This week’s exploration of the underbelly of young people culture takes us to surreal and terrifying imaginary spaces and invites us to have a heart-to-heart talk with a cartoon dog from a nearly forgotten app. I hope it doesn’t give you the ick.
The Internet’s newest celebrity is Talking Ben the Dog
I asked my kid for something he and his friends find funny, and he pointed me to YouTuber IShowSpeed. Like many YouTubers, he streams long sessions of Fortnite and such, but he’s become known lately for his conversations with a cartoon dog originally featured in a kids app from 2011. Talking Ben the Dog lets you ask questions of a gruff cartoon canine who responds with yeses, noes, and non-committal grunts. It’s like a Magic 8-ball—the kind of thing you’d find amusing for 30 seconds and delete. But IShowSpeed somehow turned the app into half of the funniest comedy duo online.
It’s partly funny because asking a cartoon dog controversial questions like “do you support LGBT rights?” is hilarious in itself, but mostly because the comic chemistry and timing between IShowSpeed and the imaginary dog is somehow perfect, even though only one of them is sentient. Just watch one of these videos to see what I mean. And then watch this one. And then watch the rest of them. The popularity of IShowSpeed’s streams have many people downloading the ancient app: Talking Ben the Dog was recently the top-selling app on Apple’s store, despite being more than a decade old.

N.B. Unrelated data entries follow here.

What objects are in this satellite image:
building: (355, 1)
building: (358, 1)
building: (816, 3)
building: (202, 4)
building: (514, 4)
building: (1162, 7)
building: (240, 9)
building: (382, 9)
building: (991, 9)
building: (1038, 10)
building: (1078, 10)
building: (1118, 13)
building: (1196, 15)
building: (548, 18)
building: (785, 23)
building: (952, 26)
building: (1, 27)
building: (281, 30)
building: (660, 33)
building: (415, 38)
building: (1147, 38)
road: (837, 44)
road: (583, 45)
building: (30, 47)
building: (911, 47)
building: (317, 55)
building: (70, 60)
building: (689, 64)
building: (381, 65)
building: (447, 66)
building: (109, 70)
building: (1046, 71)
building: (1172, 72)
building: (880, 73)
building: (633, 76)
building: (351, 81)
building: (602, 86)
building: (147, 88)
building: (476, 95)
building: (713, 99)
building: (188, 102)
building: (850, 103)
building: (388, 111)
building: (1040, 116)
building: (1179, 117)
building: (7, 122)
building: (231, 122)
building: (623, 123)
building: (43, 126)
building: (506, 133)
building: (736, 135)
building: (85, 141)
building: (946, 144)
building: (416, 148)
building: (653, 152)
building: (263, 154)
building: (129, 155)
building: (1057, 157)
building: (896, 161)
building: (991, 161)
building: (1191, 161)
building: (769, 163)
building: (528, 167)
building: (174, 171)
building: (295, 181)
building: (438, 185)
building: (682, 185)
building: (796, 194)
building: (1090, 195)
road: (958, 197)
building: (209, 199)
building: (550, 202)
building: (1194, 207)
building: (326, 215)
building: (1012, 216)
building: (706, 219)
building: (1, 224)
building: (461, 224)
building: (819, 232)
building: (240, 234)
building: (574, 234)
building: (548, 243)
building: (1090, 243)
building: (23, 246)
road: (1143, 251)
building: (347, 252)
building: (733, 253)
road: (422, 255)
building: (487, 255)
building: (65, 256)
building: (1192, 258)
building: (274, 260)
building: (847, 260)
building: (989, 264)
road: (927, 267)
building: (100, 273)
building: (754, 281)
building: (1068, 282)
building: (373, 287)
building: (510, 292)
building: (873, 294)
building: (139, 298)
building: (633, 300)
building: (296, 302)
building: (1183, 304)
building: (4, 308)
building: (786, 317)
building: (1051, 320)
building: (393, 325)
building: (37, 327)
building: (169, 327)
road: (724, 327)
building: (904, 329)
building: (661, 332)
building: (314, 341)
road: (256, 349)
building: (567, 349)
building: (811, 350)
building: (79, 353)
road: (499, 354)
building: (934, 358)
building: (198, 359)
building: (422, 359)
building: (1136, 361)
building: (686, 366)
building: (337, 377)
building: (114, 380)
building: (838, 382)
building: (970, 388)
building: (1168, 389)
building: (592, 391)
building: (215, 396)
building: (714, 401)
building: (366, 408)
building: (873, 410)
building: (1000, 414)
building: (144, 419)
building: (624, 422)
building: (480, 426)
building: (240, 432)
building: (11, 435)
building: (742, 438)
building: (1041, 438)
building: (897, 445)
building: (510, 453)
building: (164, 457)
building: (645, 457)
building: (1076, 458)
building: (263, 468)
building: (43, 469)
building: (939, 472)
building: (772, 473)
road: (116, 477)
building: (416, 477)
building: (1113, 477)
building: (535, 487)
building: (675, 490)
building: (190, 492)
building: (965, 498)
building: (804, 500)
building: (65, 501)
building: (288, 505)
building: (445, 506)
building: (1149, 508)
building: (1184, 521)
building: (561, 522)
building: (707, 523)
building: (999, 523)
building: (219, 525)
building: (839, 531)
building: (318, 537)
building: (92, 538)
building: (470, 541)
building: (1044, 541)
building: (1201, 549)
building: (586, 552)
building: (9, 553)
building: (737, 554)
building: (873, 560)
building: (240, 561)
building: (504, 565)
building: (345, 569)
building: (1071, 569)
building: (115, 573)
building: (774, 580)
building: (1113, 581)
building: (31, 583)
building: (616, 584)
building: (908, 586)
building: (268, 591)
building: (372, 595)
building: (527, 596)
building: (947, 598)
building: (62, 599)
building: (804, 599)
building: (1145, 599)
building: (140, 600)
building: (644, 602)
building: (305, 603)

What is “The Ick” and how do you get it?
If you’ve noticed people on social meeds mentioning “The Ick,” here’s what’s going on: The ick refers to a sudden feeling of revulsion for a person you’re dating—that moment when you realize that the person you’ve idealized is actually kind of gross, awkward, or even just human. The hashtag over on TikTok features a ton of videos of people explaining how they got the ick. Some people get the ick from noticing a guy has abnormally long fingernails. You might be giving people the ick by awkwardly mounting your bicycle, wearing denim shorts, skinny jeans, or a Spider-man costume. Users are even giving themselves the ick to get over failed relationships, imagining their exes doing horrifically human things so it doesn’t hurt as badly. Maybe the ick is a what happens when the idealized personas we create online world meet our stupid, smelly meat-sack selves, or maybe it’s just an amusing little joke. You decide.

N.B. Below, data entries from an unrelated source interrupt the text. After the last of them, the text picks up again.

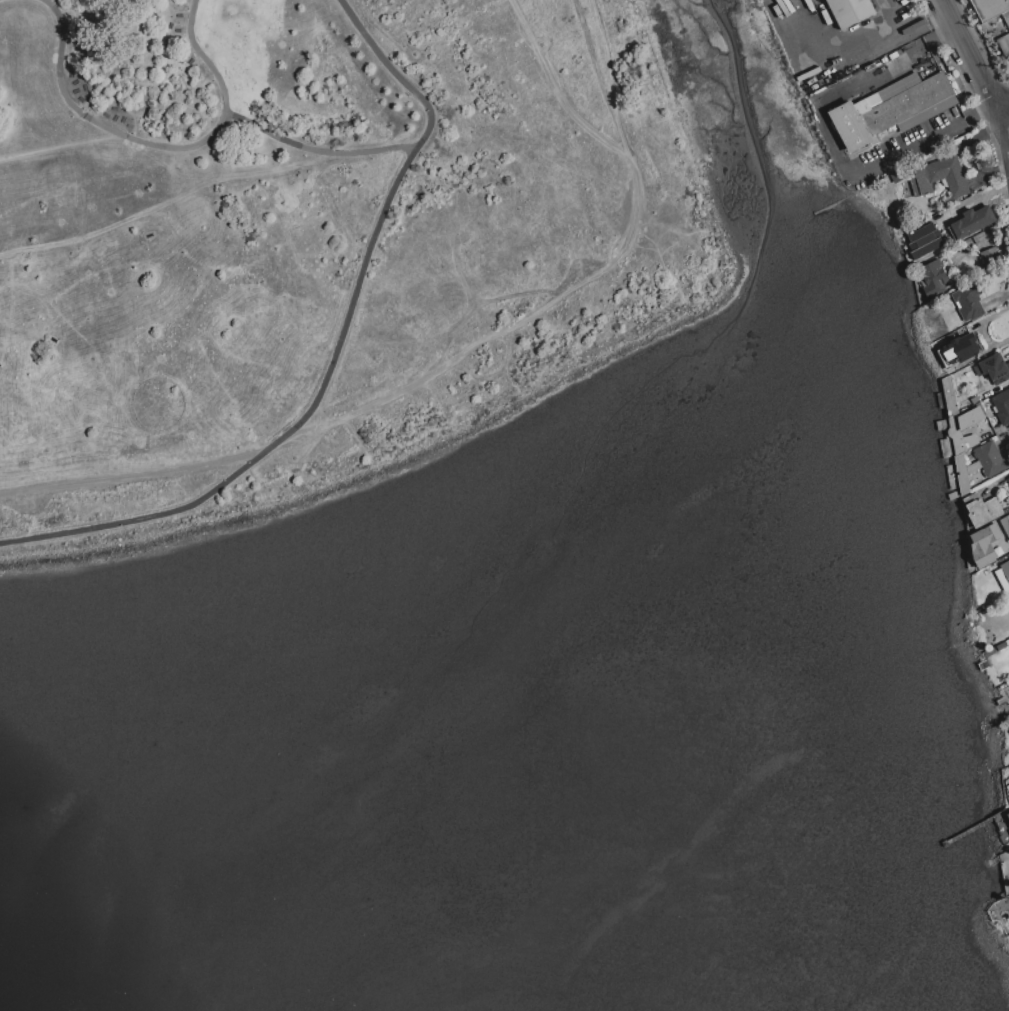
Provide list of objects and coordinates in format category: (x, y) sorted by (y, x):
building: (992, 9)
building: (850, 11)
road: (947, 13)
road: (857, 38)
road: (936, 38)
building: (1004, 44)
road: (975, 69)
building: (891, 110)
road: (1003, 110)
road: (983, 117)
road: (1003, 130)
road: (155, 144)
road: (316, 150)
road: (833, 152)
building: (940, 177)
road: (168, 199)
road: (975, 199)
building: (974, 222)
building: (925, 240)
building: (993, 253)
building: (934, 278)
building: (969, 302)
building: (959, 350)
road: (334, 355)
road: (450, 365)
building: (995, 367)
building: (950, 396)
building: (1002, 406)
building: (956, 432)
building: (991, 458)
building: (965, 472)
building: (1008, 478)
building: (982, 509)
building: (1005, 524)
building: (985, 543)
building: (1005, 568)
building: (1008, 725)
building: (1008, 787)
building: (1007, 811)
building: (1008, 814)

The Northman poster mistake gets memed
Something is going on with the marketing campaign for upcoming movie The Northman. The posters on subways in New York City tell you everything you need to know about the film: It was made by Robert Eggers (The Witch and The Lighthouse), it stars Nicole Kidman, Willem Dafoe, and freakin’ Bjork, it’s about Vikings. The only thing missing from the poster is the title of the movie. Someone is really dumb, and forgot to put the title on the poster, or really smart and is hoping to gain some online meme-magic with an obvious omission. I think it’s the latter, because people online are noticing and sharing. Some are calling out the person who forgot to include the title, or pointing out that it looks like a mobile game ad, but the best memes are the ones that add another movie’s title.
Viral video of the week: Were “The Backrooms” discovered on Google Earth?

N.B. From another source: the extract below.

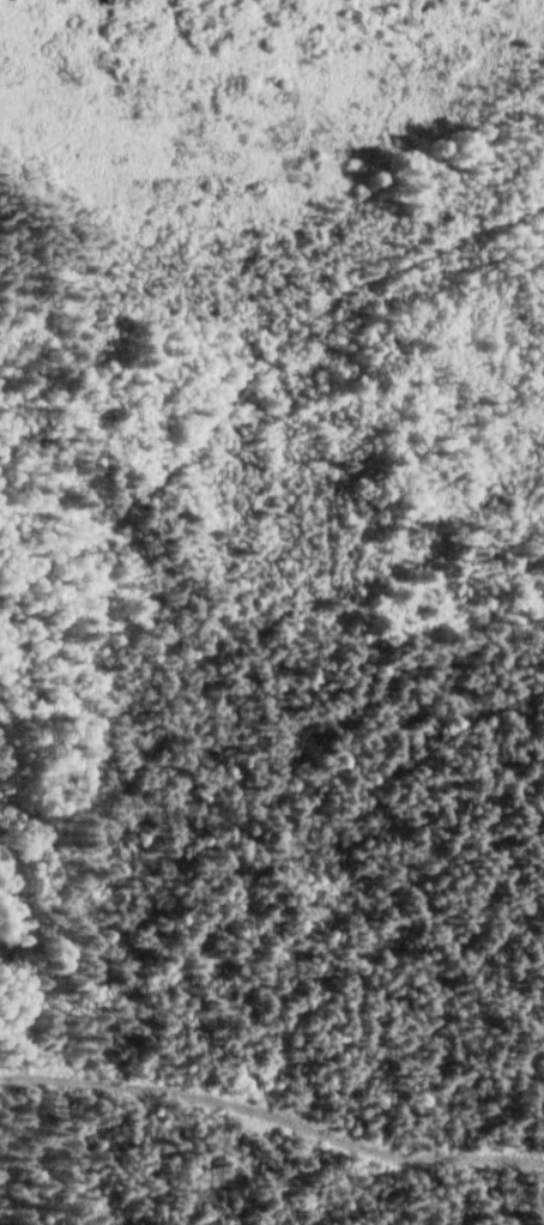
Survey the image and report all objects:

To fully understand this week’s viral video, you first have to burrow into one of the internet’s strangest rabbit holes. TikTok user yeetme084 posted this video of a discovery they supposedly made on Google Maps. Over de-tuned music, with the caption, “nah wtf they hiding in Japan?” the video zooms in on a strange circular building, then switches to Streetview to reveal its interior—a bland but vast collection of cubicles, and a pit that goes down to...somewhere. Over 20 million people have viewed it so far, and judging from the comments and discussions, many think this TikToker had found the legendary “Backrooms.”
“The Backrooms” is an internet urban legend—a dreamlike, endless maze of empty, randomly generated, office rooms you can supposedly enter only by “no-clipping” through reality. The idea of this and other “liminal spaces” has captured the imagination of people across the internet who are drawn to the locations that are disquieting for reasons that can’t quite be explained. They make games, short films, and post uncanny photos of places that evoke inexplicable dread.
Internet detectives zeroed in on the coordinates on yeetme084’s video and found they point to Nara Dreamland, a Japanese amusement park that has been closed and left to decay since 2006. A popular spot for urban explorers of abandoned places, Nara Dreamland is the perfect location for a space between the real world and whatever there is that we can’t see. Soon videos of other backroom locations all over the world were discovered on Google maps and Streetview.
It’s such a good, creepy story that I almost hate to spoil it, but the videos are of this world. That is to say, they’re fakes, part of an alternative reality game too tedious to care about. This YouTuber explains the whole thing, if you’re one of those “reality” kind of people.